A 1993 Harvard study of 40,000 male health professionals found those who took at least 100 IUs daily for two years had a third fewer cases of heart disease than those receiving no vitamin E supplements. A Harvard study of 87,000 nurses that year found an even greater reduction in heart disease when comparing women who took the highest amount of vitamin E vs. those taking the lowest amount.
Does this have you running in terror at the sight of a vitamin E capsule? But what's with the supplement witch-hunt? Why the reports of vitamin E flying on broomsticks, and beta carotene casting hexes?
"Unfortunately, there are some doctors who are biased against dietary supplements," says John Hathcock, vice president of Scientific & International Affairs at the D.C.-based Council for Responsible Nutrition. To an extent, this is understandable. First, some supplements are worthless and a few have proved harmful. But you just can't lump "eye of newt" in together with vitamin E or other antioxidants.

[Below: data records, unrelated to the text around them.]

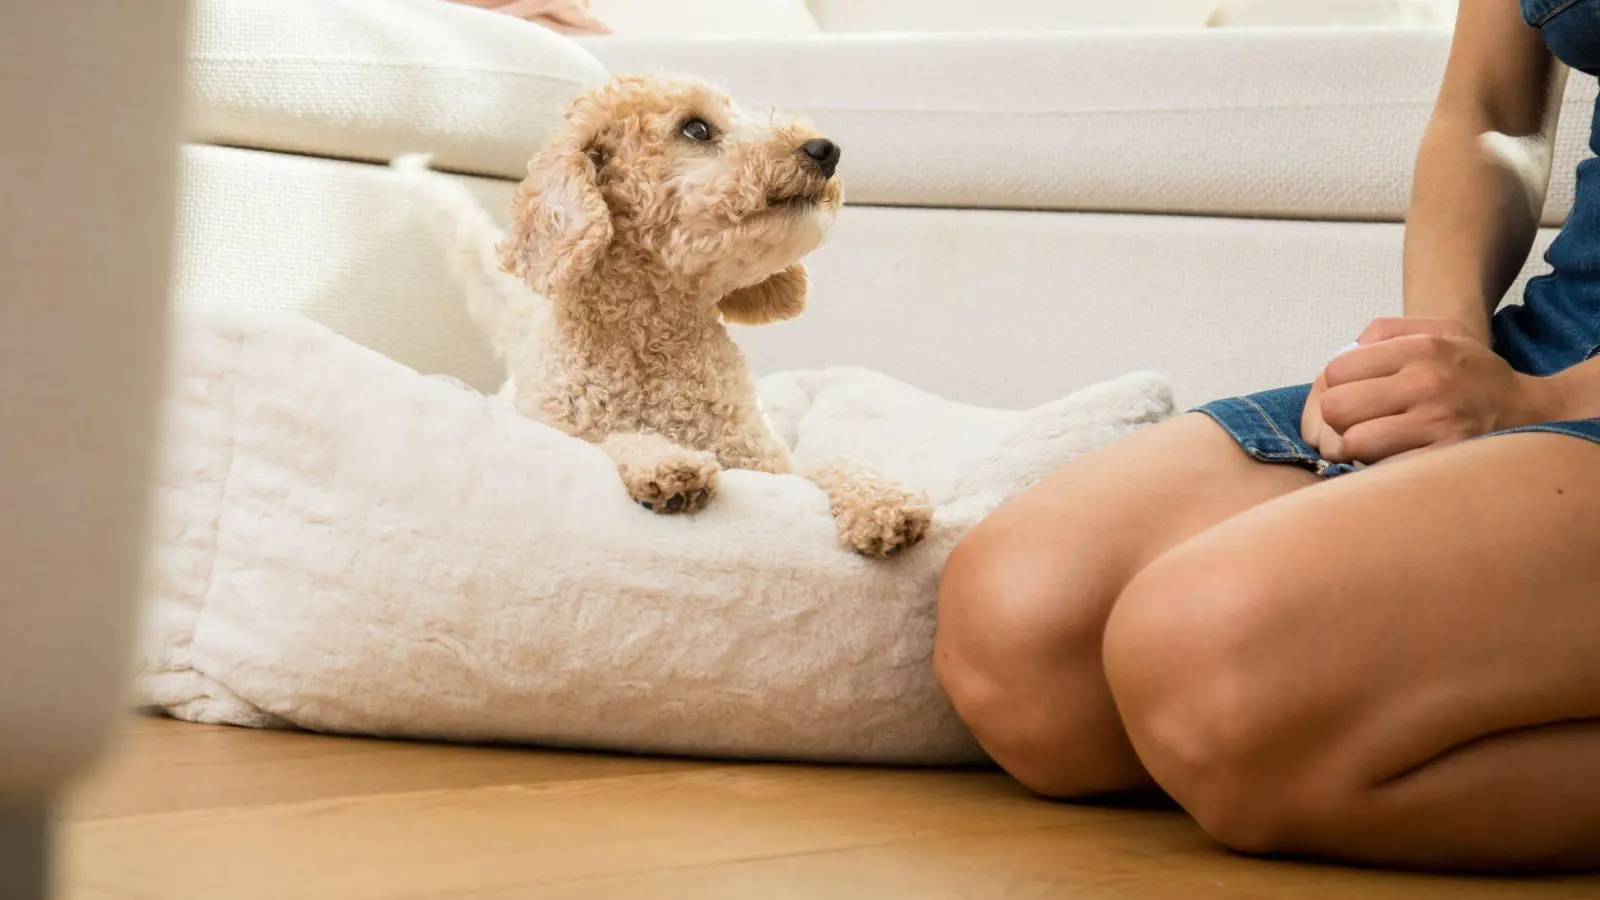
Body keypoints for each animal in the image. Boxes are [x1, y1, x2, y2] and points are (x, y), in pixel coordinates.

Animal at [392, 75, 934, 554]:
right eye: (696, 129)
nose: (825, 149)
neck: (655, 342)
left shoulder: (770, 465)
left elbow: (832, 462)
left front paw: (885, 502)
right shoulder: (570, 434)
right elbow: (618, 439)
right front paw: (667, 465)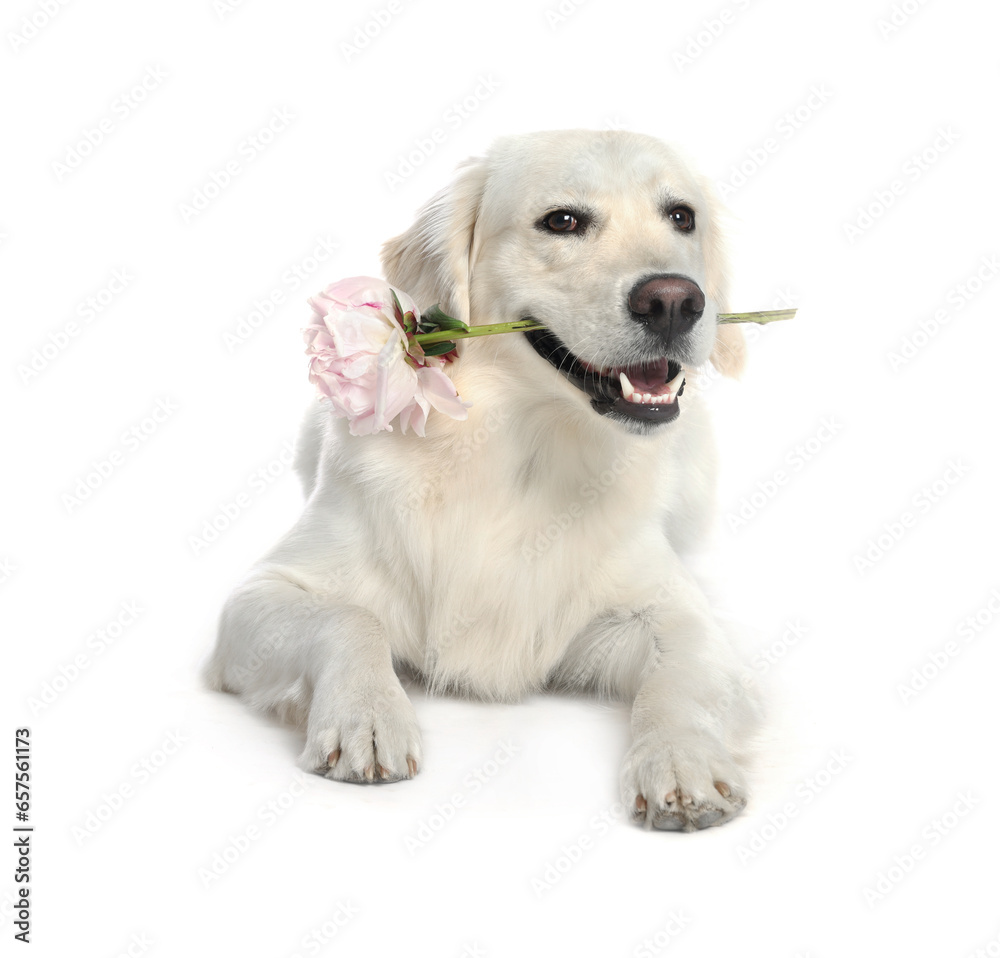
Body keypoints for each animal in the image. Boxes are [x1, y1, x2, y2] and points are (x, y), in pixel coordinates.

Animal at [207, 129, 760, 832]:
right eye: (562, 221)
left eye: (682, 216)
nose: (674, 301)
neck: (517, 452)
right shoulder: (259, 597)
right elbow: (350, 619)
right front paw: (366, 715)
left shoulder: (677, 613)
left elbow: (680, 676)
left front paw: (681, 762)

Mainstream medicine is also biased toward that which has formal FDA approval. You know, like Vioxx. And never mind the many supplements such as iron and iodine that have tacit FDA support but no formal approval.

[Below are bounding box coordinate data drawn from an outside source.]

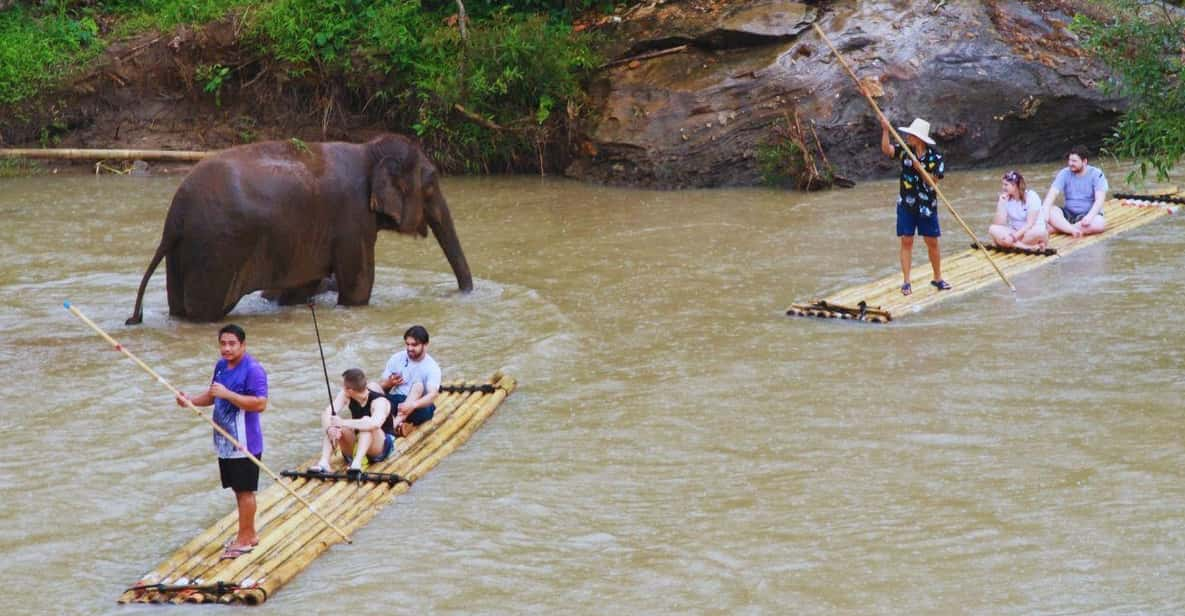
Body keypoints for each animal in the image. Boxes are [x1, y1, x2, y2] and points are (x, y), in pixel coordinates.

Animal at [123, 133, 466, 324]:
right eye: (431, 184)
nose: (464, 292)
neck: (368, 151)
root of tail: (174, 218)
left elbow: (301, 288)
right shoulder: (352, 221)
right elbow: (358, 287)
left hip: (183, 254)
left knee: (179, 308)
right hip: (215, 251)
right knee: (205, 311)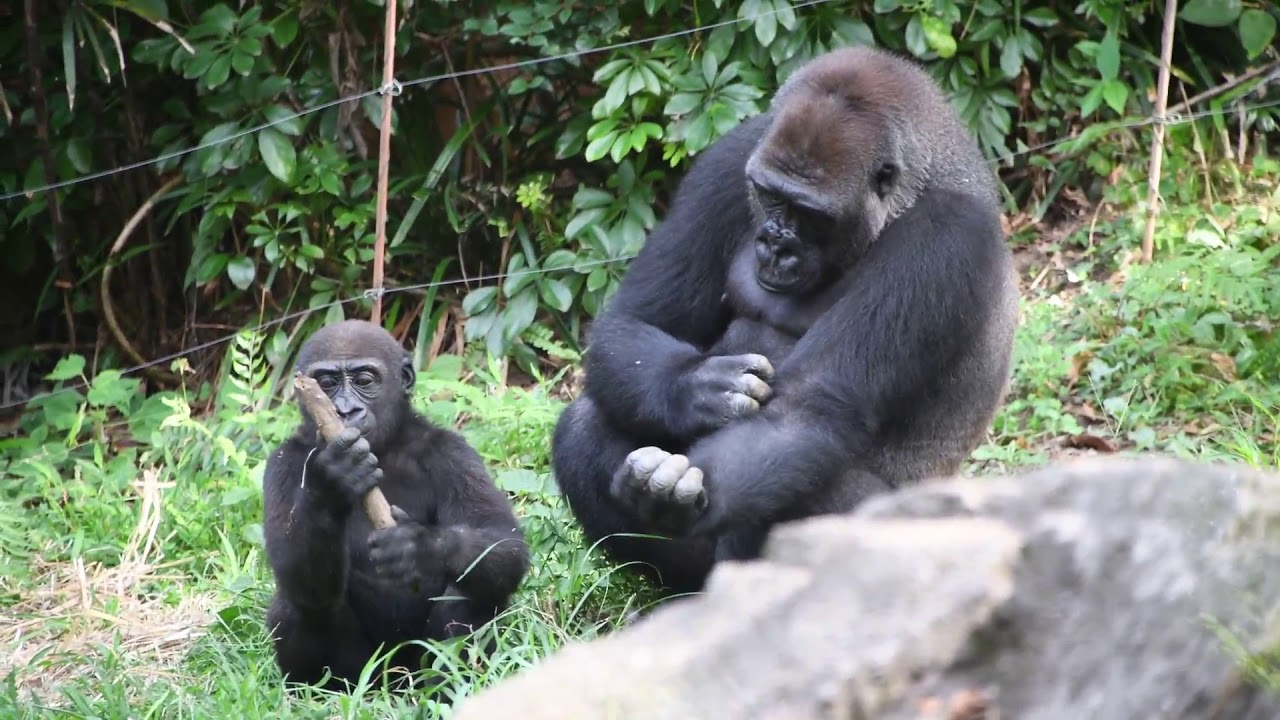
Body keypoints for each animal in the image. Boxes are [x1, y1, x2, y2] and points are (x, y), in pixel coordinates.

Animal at [264, 319, 529, 691]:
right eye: (327, 384)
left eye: (364, 380)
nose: (345, 411)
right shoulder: (283, 461)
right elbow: (290, 566)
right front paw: (332, 482)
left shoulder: (452, 452)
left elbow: (502, 539)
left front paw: (422, 548)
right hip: (368, 675)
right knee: (301, 604)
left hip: (417, 669)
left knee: (471, 590)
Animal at [550, 46, 1018, 594]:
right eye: (770, 195)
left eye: (811, 213)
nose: (775, 243)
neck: (910, 192)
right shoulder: (733, 157)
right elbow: (637, 321)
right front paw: (698, 390)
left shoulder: (945, 235)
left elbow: (803, 414)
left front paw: (676, 502)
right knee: (586, 422)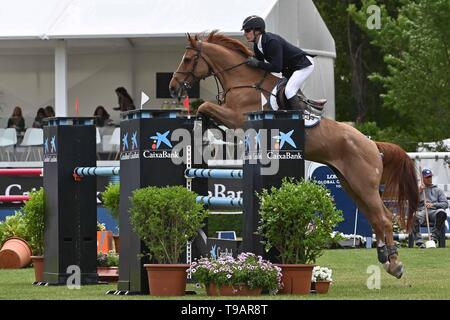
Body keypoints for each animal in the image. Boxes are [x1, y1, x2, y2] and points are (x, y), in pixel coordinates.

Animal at [169, 31, 418, 278]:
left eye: (188, 59)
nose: (172, 88)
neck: (243, 82)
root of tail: (372, 144)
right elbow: (205, 109)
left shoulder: (238, 118)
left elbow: (206, 107)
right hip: (351, 184)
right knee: (375, 217)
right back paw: (386, 259)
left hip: (364, 185)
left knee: (384, 218)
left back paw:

Some doctors also fret that people will try to substitute supplements for good eating habits. "We don't think that people need to take vitamin E supplements, that they get enough from the diet," said the lead vitamin E prosecutor, associate professor Edgar Miller. Yet the average American gets only about 10 IU daily. With some studies show 2,000 IUs to be beneficial, dietary intake leaves us a bit shy of the mark. Anyway, those taking vitamins and other supplements also have the best diets.
The final explanation for vitamin-pill persecution is that medical journals are becoming increasingly sensationalist. Publishing articles contrary to popular wisdom is a cheap and easy way to get headlines. But there's no excuse for throwing a noose around the neck of good science and healthful products.
by Michael Fumento
Michael Fumento is a senior fellow at Hudson Institute.